The Intricon facility, scheduled to open in 2024, will be in the Evolution Free Zone, Grecia, which is Costa Rica’s new extension to its growing medical device infrastructure. It will house world-class manufacturing technology and equipment in 35,000 square feet with adjacent options to grow to over 150,000 square feet. Costa Rica expands Intricon’s global footprint; the company will have 280,000 square feet across seven strategic locations in four countries, diversifying its supply chain and global team to produce sensor-driven medical devices as time and cost-efficiently as possible.
“Companies need the increased capacity and deep expertise Intricon brings to help them meet the growing demand for sensor-driven devices as non-invasive, data-driven healthcare becomes a reality,” says Scott Longval, Intricon chief executive officer. “When it comes to these devices, Intricon has done it all and seen it all, so we can reduce and eliminate risk while accelerating commercialization.”
Costa Rica Key Hires
One of the first key hires at Intricon Costa Rica is Jorge Herrera, site manager, to lead design and construction of its project. Herrera has been integral in building out operations in Costa Rica for major technology and medical device companies.
Intricon has also added Sofia Vargas, business development manager, who joins the company from CINDE, the private investment promotion agency of Costa Rica that guided Intricon through the site selection process. Vargas has extensive experience working with some of the world’s largest medical device companies to enter Costa Rica and connect them through partnerships and collaborations to further grow their businesses and serve customers.
Intricon partners with medical device companies, providing unique microelectronic expertise — including miniature molding through final assembly — and regulatory guidance, supply chain optimization, and scalable production, exclusively for the medical market.
In the latter half of 2024, Intricon will add production jobs and expects to eventually employ up to 150 people at the new site, who will become part of its existing global team with deep expertise and exclusive focus on sensor-driven devices for medical applications.

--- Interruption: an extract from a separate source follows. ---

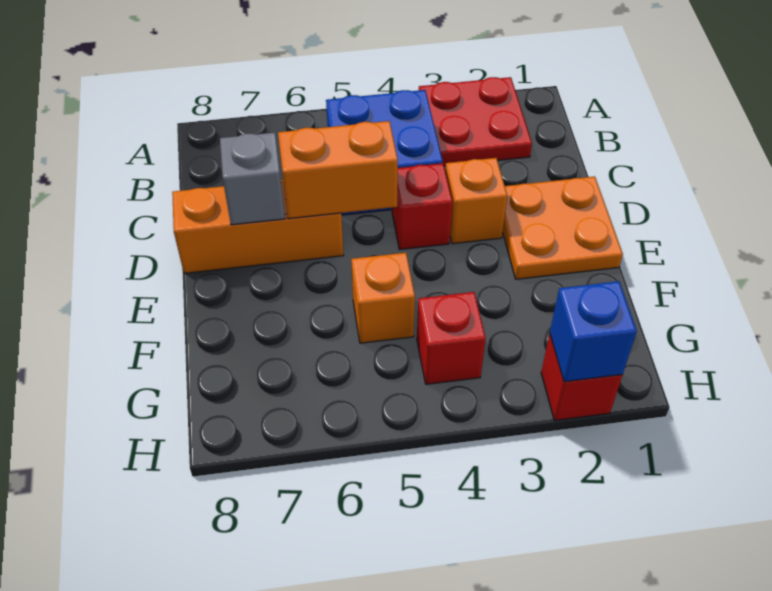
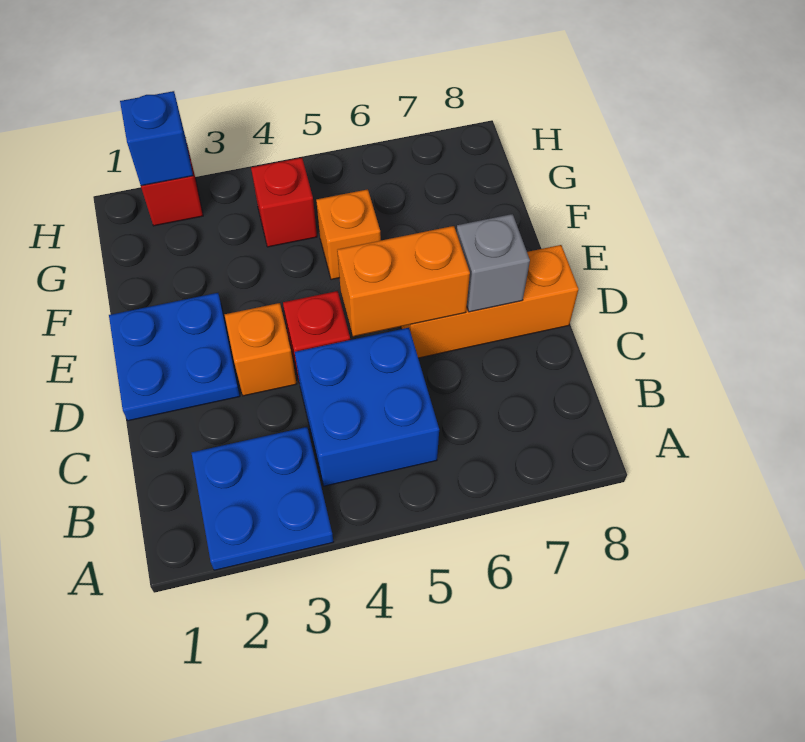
red plate A2:B3 level 1 -> blue plate A2:B3 level 1
orange plate D1:E2 level 1 -> blue plate D1:E2 level 1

According to Longval, the recently announced US-Costa Rica partnership around the Chips Act, intended to improve supply chain resiliency, further underscores the importance of Intricon’s entrance into the region.
“In recent years, medical devices have become our main export product, making the country a regional leader and a key ally for companies of the life sciences sector,” says Manuel Tovar, the Minister of Foreign Trade in Costa Rica.“Intricon, a company dedicated to the development of sensor-driven medical devices, joins this dynamic ecosystem of companies of this sector and announces their entry into one of the most innovative parks of Costa Rica, in 2024. We feel extremely proud about this great news and about providing, together with leading companies like Intricon, positive health outcomes to thousands of people worldwide.”